LA Kings (*cartoon noise of someone falling down a well)
vs. St. Louis Blues (28-22-9, 11th in West)

7:30 PST, no TV

Now that Jaroslav Modry has been traded, the Kings have one of the smallest defensive cores I've ever encountered. Seriously, the average height and weight of the defensive core is 5'11", 201 lbs. My rec roller hockey team has a bigger defensive core than that! Take a look:

Brad Stuart, 6'2", 213 lbs. Brad Stuart is the largest man in the world!

Jack Johnson, 6'1", 215 lbs. Thus ends the list of defensemen who can actually hit someone. Final tally: 2.

Tom Preissing, 6'0", 198 lbs. I wouldn't think Preissing was this big, but I guess he just doesn't play very large. When Tom Preissing is your third biggest defenseman, you know you're small.

Peter Harrold, 5'11", 195 lbs. I don't really think Harrold is 5'11", but I don't have any proof. Still, he's really fucking small. Generally, you don't want guys that are my size going up against Keith Tkachuck.

Lubomir Visnovsky, 5'10", 188 lbs. I've been feeling really bad for Lubo lately, seeing as how he's been sucking this season. This feeling that was only exacerbated when I read Mirtle's post today, which stated that Lubo is basically the 8th shittiest defenseman in the league (because he doesn't play hard minutes and still allows a shit ton of goals).
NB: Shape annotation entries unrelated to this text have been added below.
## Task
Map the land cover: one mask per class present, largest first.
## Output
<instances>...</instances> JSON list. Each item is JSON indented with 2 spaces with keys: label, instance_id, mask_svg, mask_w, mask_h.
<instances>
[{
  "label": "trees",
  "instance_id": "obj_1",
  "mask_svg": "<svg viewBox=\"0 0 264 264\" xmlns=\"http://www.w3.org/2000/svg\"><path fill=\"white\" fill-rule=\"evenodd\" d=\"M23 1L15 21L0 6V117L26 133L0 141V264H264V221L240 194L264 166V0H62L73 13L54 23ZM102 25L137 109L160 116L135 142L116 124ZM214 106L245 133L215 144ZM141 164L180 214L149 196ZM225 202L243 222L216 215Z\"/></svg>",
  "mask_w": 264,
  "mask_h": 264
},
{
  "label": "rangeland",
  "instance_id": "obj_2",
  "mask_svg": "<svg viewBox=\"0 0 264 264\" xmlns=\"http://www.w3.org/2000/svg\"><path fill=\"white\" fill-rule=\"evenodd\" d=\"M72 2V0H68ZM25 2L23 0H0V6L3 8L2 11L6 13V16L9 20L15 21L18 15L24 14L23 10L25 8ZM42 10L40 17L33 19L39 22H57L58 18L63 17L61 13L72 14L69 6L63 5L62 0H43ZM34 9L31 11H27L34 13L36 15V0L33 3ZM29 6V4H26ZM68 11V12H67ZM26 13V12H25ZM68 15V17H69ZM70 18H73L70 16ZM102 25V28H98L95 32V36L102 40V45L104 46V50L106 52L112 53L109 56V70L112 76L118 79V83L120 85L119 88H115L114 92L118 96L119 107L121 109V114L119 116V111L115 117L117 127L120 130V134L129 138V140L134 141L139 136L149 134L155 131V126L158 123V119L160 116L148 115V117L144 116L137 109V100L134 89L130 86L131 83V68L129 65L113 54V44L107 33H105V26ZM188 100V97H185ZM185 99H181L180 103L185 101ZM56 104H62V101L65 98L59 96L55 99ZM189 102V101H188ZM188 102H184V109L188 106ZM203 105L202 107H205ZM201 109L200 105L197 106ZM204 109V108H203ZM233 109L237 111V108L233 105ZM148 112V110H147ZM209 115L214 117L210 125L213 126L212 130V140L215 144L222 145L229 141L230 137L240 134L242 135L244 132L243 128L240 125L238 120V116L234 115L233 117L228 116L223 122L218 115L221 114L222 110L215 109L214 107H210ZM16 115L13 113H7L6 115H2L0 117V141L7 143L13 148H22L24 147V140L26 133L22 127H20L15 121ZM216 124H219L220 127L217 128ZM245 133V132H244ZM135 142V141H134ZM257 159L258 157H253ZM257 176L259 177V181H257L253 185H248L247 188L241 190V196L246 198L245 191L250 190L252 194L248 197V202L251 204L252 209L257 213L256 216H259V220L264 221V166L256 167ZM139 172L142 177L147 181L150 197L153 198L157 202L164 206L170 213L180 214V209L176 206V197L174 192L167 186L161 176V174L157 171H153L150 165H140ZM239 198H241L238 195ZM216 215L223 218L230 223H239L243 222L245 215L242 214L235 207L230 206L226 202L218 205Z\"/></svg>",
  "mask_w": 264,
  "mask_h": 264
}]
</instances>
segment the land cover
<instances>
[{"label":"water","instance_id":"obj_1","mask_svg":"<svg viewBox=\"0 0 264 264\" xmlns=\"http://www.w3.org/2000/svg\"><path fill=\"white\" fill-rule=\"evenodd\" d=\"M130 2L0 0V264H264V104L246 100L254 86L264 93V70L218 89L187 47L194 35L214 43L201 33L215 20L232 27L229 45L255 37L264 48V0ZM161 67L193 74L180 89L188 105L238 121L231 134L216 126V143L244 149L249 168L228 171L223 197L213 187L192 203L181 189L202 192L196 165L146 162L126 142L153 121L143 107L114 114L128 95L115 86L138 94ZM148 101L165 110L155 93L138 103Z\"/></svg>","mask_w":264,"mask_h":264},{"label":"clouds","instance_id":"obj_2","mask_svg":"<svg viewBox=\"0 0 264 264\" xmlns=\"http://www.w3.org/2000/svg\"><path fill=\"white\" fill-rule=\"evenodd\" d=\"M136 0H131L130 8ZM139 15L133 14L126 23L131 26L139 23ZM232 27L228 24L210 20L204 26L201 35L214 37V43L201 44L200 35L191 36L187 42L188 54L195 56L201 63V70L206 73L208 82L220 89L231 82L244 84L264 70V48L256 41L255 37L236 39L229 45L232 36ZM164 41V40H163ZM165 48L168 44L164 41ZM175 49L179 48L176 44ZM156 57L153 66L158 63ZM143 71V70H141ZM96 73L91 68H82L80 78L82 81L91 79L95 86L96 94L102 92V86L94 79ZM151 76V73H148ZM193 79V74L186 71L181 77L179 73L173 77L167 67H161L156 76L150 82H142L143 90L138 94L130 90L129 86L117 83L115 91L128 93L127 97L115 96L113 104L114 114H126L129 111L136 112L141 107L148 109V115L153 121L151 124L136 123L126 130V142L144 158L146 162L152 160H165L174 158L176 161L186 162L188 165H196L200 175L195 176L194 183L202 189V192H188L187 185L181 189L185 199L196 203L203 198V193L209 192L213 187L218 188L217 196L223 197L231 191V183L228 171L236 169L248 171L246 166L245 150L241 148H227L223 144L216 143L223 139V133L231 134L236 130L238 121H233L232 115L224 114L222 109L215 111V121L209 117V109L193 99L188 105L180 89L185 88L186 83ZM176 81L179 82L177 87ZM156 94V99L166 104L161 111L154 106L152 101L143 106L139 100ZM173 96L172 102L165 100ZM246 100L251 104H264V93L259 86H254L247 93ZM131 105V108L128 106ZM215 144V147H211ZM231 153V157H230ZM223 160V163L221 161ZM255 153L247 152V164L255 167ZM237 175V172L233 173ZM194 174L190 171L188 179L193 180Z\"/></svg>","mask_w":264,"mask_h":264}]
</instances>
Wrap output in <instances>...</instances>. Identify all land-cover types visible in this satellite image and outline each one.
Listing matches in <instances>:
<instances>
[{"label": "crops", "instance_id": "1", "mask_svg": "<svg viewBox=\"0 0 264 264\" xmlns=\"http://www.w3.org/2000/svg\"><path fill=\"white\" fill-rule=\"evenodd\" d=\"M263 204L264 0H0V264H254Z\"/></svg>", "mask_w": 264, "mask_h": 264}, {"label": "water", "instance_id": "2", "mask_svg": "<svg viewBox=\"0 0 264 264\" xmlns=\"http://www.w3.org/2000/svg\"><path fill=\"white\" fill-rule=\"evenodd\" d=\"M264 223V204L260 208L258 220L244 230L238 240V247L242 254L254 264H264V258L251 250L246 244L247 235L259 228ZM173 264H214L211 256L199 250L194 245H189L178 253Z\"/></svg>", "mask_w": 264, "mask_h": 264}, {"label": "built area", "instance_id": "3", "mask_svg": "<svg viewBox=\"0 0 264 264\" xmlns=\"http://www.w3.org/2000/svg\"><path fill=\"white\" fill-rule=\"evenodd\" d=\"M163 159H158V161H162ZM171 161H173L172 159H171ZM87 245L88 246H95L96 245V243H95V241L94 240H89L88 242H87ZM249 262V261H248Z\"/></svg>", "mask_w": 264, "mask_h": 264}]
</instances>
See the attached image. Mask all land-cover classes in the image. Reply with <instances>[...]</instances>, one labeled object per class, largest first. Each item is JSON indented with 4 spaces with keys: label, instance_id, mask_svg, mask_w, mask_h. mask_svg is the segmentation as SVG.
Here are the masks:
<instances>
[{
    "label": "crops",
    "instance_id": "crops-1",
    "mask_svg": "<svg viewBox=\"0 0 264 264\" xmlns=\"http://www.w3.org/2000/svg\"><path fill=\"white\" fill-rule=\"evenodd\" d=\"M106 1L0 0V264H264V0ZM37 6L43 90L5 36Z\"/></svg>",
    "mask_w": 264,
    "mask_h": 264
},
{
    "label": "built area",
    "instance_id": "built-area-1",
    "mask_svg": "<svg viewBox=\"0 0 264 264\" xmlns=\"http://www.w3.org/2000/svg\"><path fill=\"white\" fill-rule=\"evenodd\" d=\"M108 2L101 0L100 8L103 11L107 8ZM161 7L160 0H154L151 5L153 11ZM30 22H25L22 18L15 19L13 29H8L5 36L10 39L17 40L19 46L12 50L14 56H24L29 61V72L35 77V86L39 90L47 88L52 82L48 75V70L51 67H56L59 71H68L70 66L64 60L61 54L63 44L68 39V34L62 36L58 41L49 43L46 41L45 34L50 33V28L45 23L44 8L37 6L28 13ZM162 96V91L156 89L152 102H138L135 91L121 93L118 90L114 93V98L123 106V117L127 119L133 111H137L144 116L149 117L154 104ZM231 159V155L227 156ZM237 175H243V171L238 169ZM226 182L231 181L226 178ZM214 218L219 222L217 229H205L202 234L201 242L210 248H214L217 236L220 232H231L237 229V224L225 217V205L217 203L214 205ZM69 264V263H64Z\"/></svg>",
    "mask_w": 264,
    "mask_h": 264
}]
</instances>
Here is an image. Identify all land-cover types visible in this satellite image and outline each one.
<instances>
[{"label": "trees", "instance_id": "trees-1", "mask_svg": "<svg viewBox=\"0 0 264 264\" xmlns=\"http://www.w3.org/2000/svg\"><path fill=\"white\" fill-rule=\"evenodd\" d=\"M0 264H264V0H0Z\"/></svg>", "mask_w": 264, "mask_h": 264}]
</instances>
I feel like my whole life is just one big lie! I kind of want to see this for last year so I know if Lubo was always this shitty defensively or if he's just having an awful year. Oh yeah, and he's kind of short.

Kevin Dallman, 5'11", 195 lbs. Why is Dallman listed below Lubo when the roster says he's bigger, you ask? Because, I reply, there's not a fucking chance in hell Kevin Dallman is 5'11". Honestly, do they think you can just add 2-3 inches to someone's height and expect us not to notice? Fuck you, Kevin Dallman, I'm not buying your shit.

Tonight's opponent, the St. Louis Blues, has one defenseman who is smaller than Brad Stuart. The Kings have tried to hide their size handicap by setting up their defense as so:


That Lubo-Harrold line is going to set a single-game record for "Most Turnovers in Their Own Zone." That's why I assumed the Kings would be calling up someone like Joe Piskula or Richard Petiot, because at least they can move someone around. I don't know, we'll see how it goes, but the Kings may have a little trouble tonight clearing people from the front of the net. Good luck, you little bastards!


The Kings called up goaltender Erik Ersberg today, probably to back up Dan Cloutier because I think Jason Labarbera caught the flu bug that has been going around. Jesus, are these guys making out with each other? Take some Airborne or something.

Prediction: Kings win, 4-1. Goals by Lubo, Stuart, Johnson, and Preissing. Afterwards, they'll all get together and steal Jennifer Connelly's little brother to give to their Goblin King. (I wanted to make a Labyrinth joke somewhere and dammit, it's going right here!)